I hope you see that your output from the previous plot is looking like an x-axis and a y-axis that can be plotted!

In order to generate a scatterplot, we will need two lists. The first list is the x-values, and the second list is the y-values. Continuing with our Somalia example from above, your task is to stop printing the year/quantity and instead create two separate lists, one for each. Then print the lists like so:

years [1980, 1981, 1982, 1983, 1984, 1985, 1986, 1987, 1988, 1989, 1990, 1991, 1992, 1993, 1994, 1995, 1996, 1997, 1998, 1999, 2000, 2001, 2002, 2003, 2004, 2005, 2006, 2007, 2008, 2009, 2010, 2011, 2012, 2013]
counts [16.986, 17.83, 13.636, 17.886, 16.465, 15.597, 18.693, 20.538, 19.774, 17.85, 40.0, 10.0, 20.0, 5.0, 15.0, 15.0, 10.0, 10.0, 6.0, 10.0, 15.0, 13.0, 19.0, 14.0, 13.0, 8.0, 14.0, 8.0, 14.0, 17.0, 17.0, 15.0, 12.0, 17.0]

Your job: write code to create these two lists from the CSV lines you printed in Step 1! Once you have the two lists, we just use a handy-dandy graphing library!

Seaborn is a cool graphing library that was built around the popular Matplotlib library which is very powerful, but less cool looking. There are lots of graphing options available in Python. Ok how do we use it? Here is an example:

import matplotlib.pyplot as plt
import seaborn as sns

x_list = [ 1, 2, 4, 5, 6 ]
y_list = [ 3, 4, 5, 6, 7 ]
# "Regression Plot" to plot your data points, and then fit a line to it.
sns.regplot(x_list, y_list, label="Legend Name")

# Final code to generate the details of the plot
plt.legend()  # shows the legend!
plt.title('Give It a Title')
plt.show()   # finally pops it up
  

Did you try it? Create a test.py and paste this in. Run it. Cool right?

Ok we're done showing you stuff. This test.py program shows how to graph some points (two lists is all you need!). We showed you how to read in lines. You already pulled out what you needed from those lines. Now just put the two together. Process the lines to create two lists of x,y values, and then graph it.

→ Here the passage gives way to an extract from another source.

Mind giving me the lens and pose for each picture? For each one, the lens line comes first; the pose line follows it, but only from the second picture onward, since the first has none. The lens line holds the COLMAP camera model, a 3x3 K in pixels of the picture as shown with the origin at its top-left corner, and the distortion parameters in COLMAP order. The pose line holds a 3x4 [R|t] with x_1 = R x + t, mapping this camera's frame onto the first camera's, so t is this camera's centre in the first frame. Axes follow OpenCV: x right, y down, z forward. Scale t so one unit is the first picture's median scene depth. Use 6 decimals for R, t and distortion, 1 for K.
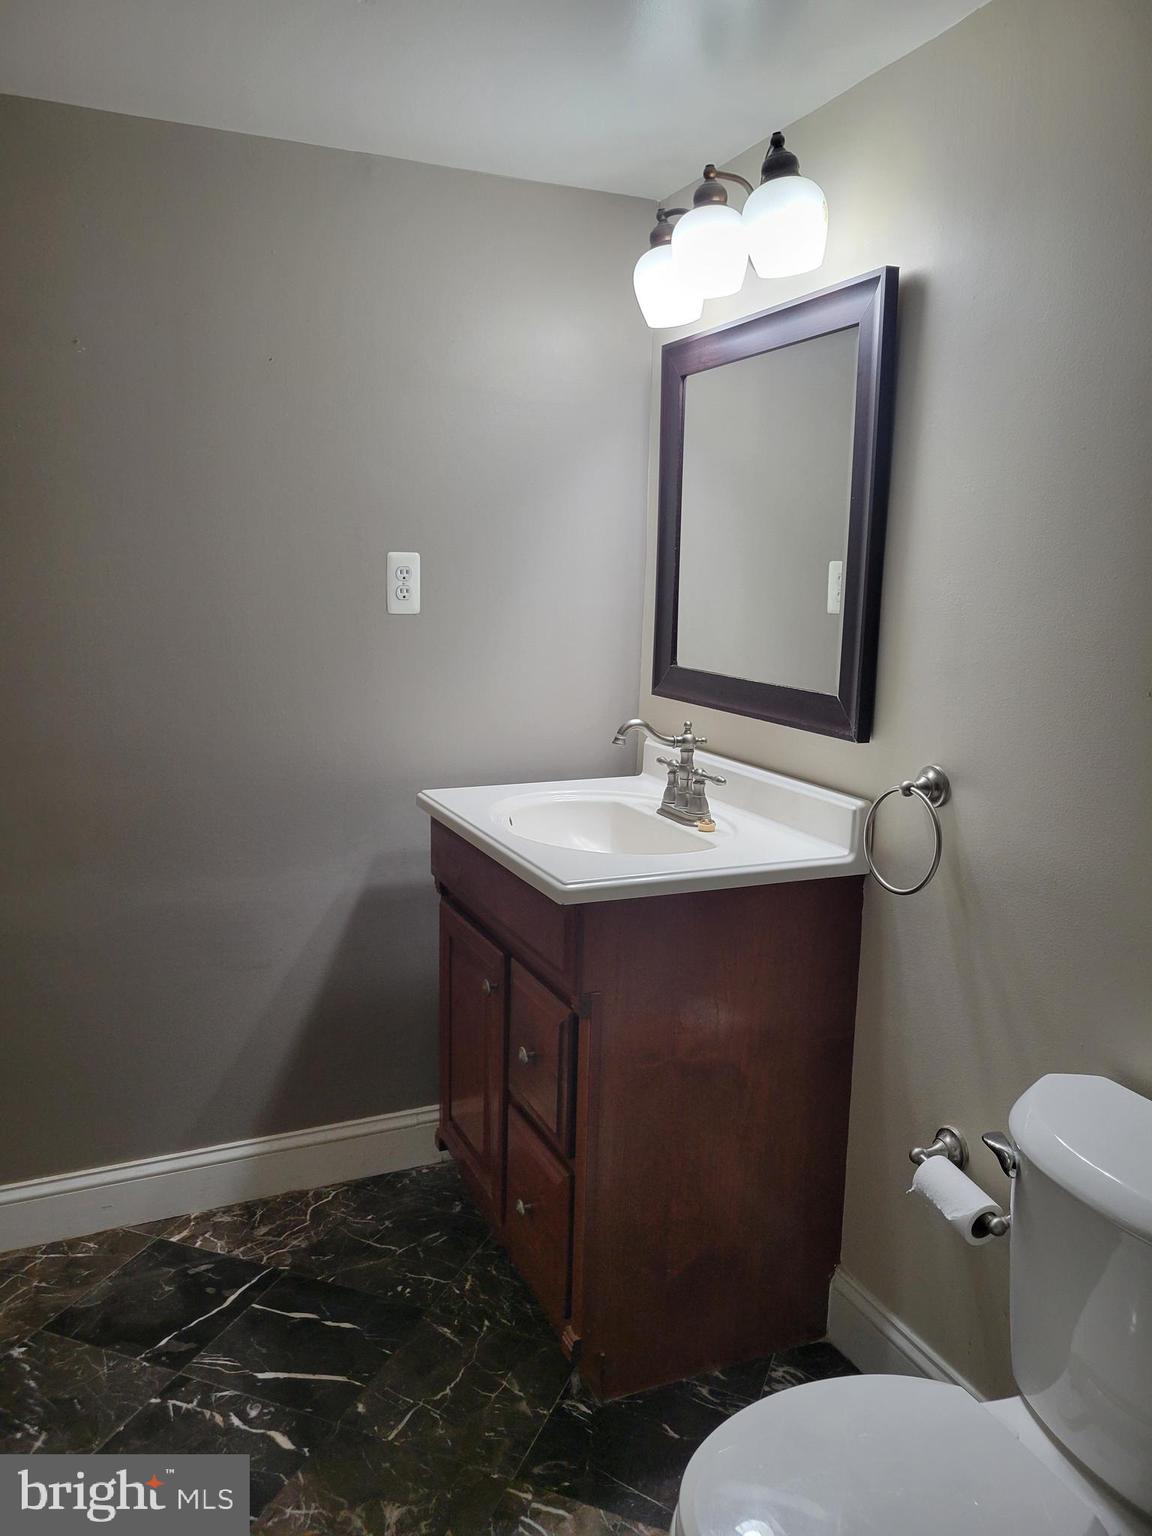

Required: you will turn in graph.py which does the two steps:

  1. Prompt the user for a filename and a country
  2. Generate a graph of the Total Feed+Seed amount for the requested country, over all years in the data.

Step 3: Looping Input (100%)

Copy your graph.py to graphs.py. The last piece is to make this more useful as an interactive tool.

Allow the user to enter more than one country at once, separated by commas. You will graph all the countries they enter on the same graph. This is actually pretty easy with sns.regplot(x_list, y_list, label="Legend Name"). If you call regplot twice with different data, it will show them on the same graph. Call it N times in a row, and it will have N colored lines.

Your behavior should look like this:

Filename: gfa25.csv
Countries: Algeria,Nigeria,Morocco

The generated graph should look exactly like the one at the very top of this page. It goes without saying that your program should work for any number of countries, including just one.

Finally, make it a loop so that the user can close the graph and then enter a new query without typing in the file again. Like so:

Filename: gfa25.csv
Countries: Algeria,Nigeria,Morocco
Countries: Sudan
Countries: Laos,Nigeria
Countries: quit

The user will hit the X on the graph to close it and get the next prompt.

Required: you will turn in graphs.py which behaves as specified above.

(optional) Step 4: Data Investigation

Change your program to allow the user to alter category and desired age range with commands:

Filename: gfa25.csv
Countries: Sudan,Zimbabwe
Countries: cat Root Crops
Countries: type Import
Countries: Sudan,Zimbabwe
Countries: quit

The first graph will be the same, but the second of Sudan/Zimbabwe should now show lines for Imports of Root Crops.

If you did that quickly, it means you used good coding practices with variables. Now make an "ALL" option that displays the line for all countries:

Filename: gfa25.csv
Countries: cat Root Crops
Countries: type Import
Countries: ALL
Countries: quit

That should show a crazy full graph. Which countries have actually been declining in imports? Try some other categories, what changes?

What to turn in

Did you learn something today? Hooray!

Make sure you have good comments in your code before submitting.

Visit the submit website and upload lines.py, graph.py, graphs.py file to Lab05 for grading.